Их вылавливали, запирали в карцер и в последний час перед отходом «Глеба Бокия» или «Невы», загоняли в трюмы. Такие были и в моем этапе осенью 1932 г. в Ухтпечлаг, но человечины они не пробовали. По закону блатного мира людоедство в побегах карается смертью, и ни один людоед не рискнет рассказывать о своей «кулинарии», тем более каждому встречному-поперечному, вроде Пидгайного, да еще в лагере, где за судом уголовников задержки не бывает. Летом 1931 года я, как таксатор соловецкого лесничества, в одиночестве исколесил десятки верст по лесным кварталам Соловков, определяя запас и породы леса, и ни разу не повстречал беглецов, да и слухов даже таких не ходило.

Да и Витковский (стр. 166) вот что пишет про лето 1931 г. на Соловках:

«…Чаще всего один отправлялся по острову. Через две недели на Соловках не осталось уголка, где бы я не побывал… Кормили лагерников тогда не так уж плохо».
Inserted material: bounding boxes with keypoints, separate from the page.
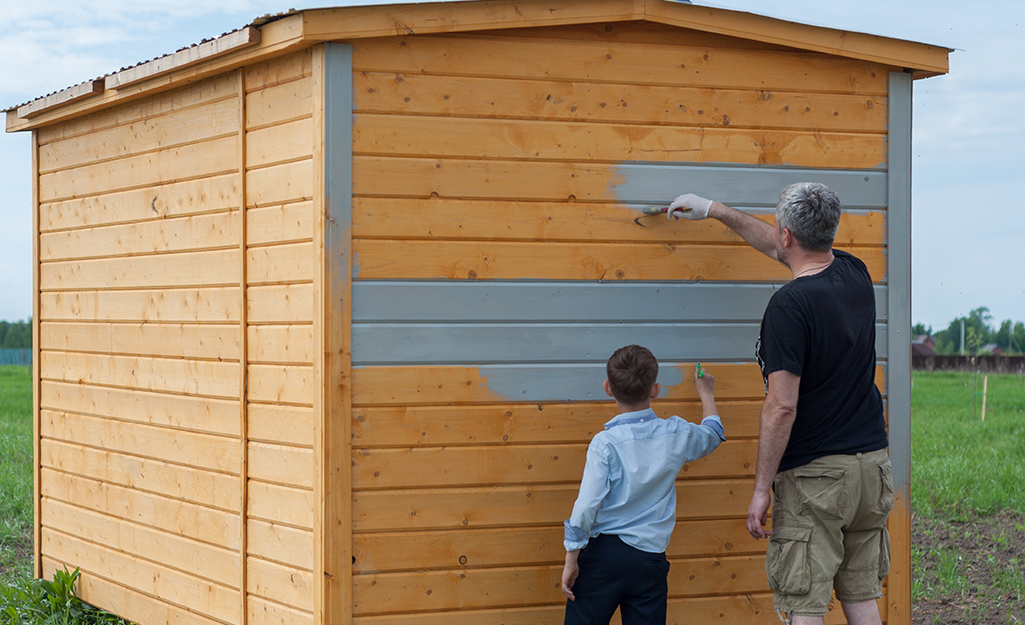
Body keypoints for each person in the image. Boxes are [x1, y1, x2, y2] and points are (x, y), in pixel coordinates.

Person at [666, 184, 893, 625]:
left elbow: (781, 407)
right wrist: (713, 209)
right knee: (862, 598)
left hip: (818, 478)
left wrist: (759, 490)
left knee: (803, 602)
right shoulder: (854, 272)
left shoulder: (789, 307)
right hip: (872, 470)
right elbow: (781, 247)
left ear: (787, 234)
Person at [560, 345, 725, 625]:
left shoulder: (605, 443)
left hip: (603, 558)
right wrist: (705, 392)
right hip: (650, 559)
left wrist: (571, 558)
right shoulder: (675, 432)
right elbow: (713, 433)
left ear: (607, 388)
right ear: (655, 389)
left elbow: (586, 505)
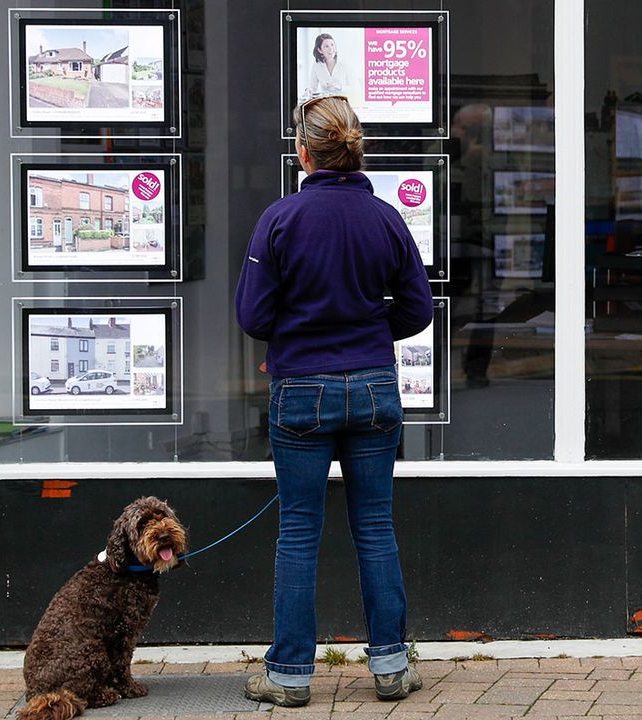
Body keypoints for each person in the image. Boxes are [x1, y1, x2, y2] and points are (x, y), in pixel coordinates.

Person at [234, 95, 434, 707]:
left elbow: (252, 314)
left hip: (299, 388)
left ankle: (290, 675)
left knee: (299, 531)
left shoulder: (280, 219)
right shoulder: (386, 219)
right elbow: (418, 309)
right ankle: (392, 669)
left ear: (304, 152)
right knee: (375, 526)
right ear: (357, 149)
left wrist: (296, 338)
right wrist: (369, 334)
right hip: (374, 384)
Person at [305, 33, 351, 98]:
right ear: (320, 50)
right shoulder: (316, 66)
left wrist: (339, 86)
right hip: (326, 103)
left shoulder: (344, 64)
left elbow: (355, 88)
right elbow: (313, 87)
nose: (331, 49)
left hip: (343, 102)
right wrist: (309, 90)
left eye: (332, 45)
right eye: (326, 46)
Наиболее беспристрастную справку о нормах довольствия заключенных на острове дал Отрадин-Андреев (в НРСлове от 4 октября 1974 г.), с небольшим перерывом работавший в лагерной бухгалтерии с весны 1927 г. по лето 1929-го:

«В бухгалтерских бумагах наткнулся на первые нормы питания. Ахнешь от удивления! Красноармейский паек! Кто его получал? Может, политические, содержавшиеся на Соловках до лета 1926 года? (точнее: до июля 1925 г. М. Р.). И позже, до 1929 года паек оставался достаточным. Пять дней в неделю полагалось мясное и два — рыбных. Паек, правда, уже дифференцировали: для тяжелых работ, средних, легких и штрафной. Мяса в котел полагалось 100 граммов, рыбы — 200, крупы — 100, овощей — 300, хлеба — 600 (столько хлеба полагалось по „производственному“, т. е. среднему пайку, а норма овощей никогда не была ниже 600 граммов, кроме штрафного довольствия. М. Р.), растительного масла 35 гр. (пол-литра на две недели, как выше приводил Никонов. М. Р.)… С 1929 года граммы поползли вниз, кроме хлеба. В тридцатые годы гречиха, фасоль, горох исчезли и даже пшено стало вытесняться ячневой сечкой… О питании заключенных можно сказать: много было на бумаге, да не всем все попадало в желудок… И если, как правило, соловчане тогда (в 1927–1929 гг.) не умирали от голода и холода, то начальник-зверь всегда мог уморить заключенного, держа его на штрафном пайке, и довести до смерти морозами в лесу или в карцере. Ужас тех лет не сводился к недостатку лагерной одежды и питанию… Можно было подкупать продукты в ларьках и в розмаге на первом этаже управления (направо, последняя дверь с левой стороны, почти против типографии, где я иногда набирал газетный текст. М. Р.). Там были любые продукты (и арбузы, ей-ей! Сам видал, как лагерный барин едал… М. Р.) и по ценам даже ниже, чем на воле. Заключенный имел право получать из дома ежемесячно 50 рублей; тогда в лагере это были большие деньги, их редко кто имел.[21] На руки выдавалась „денежная квитанция“ на ту или иную сумму».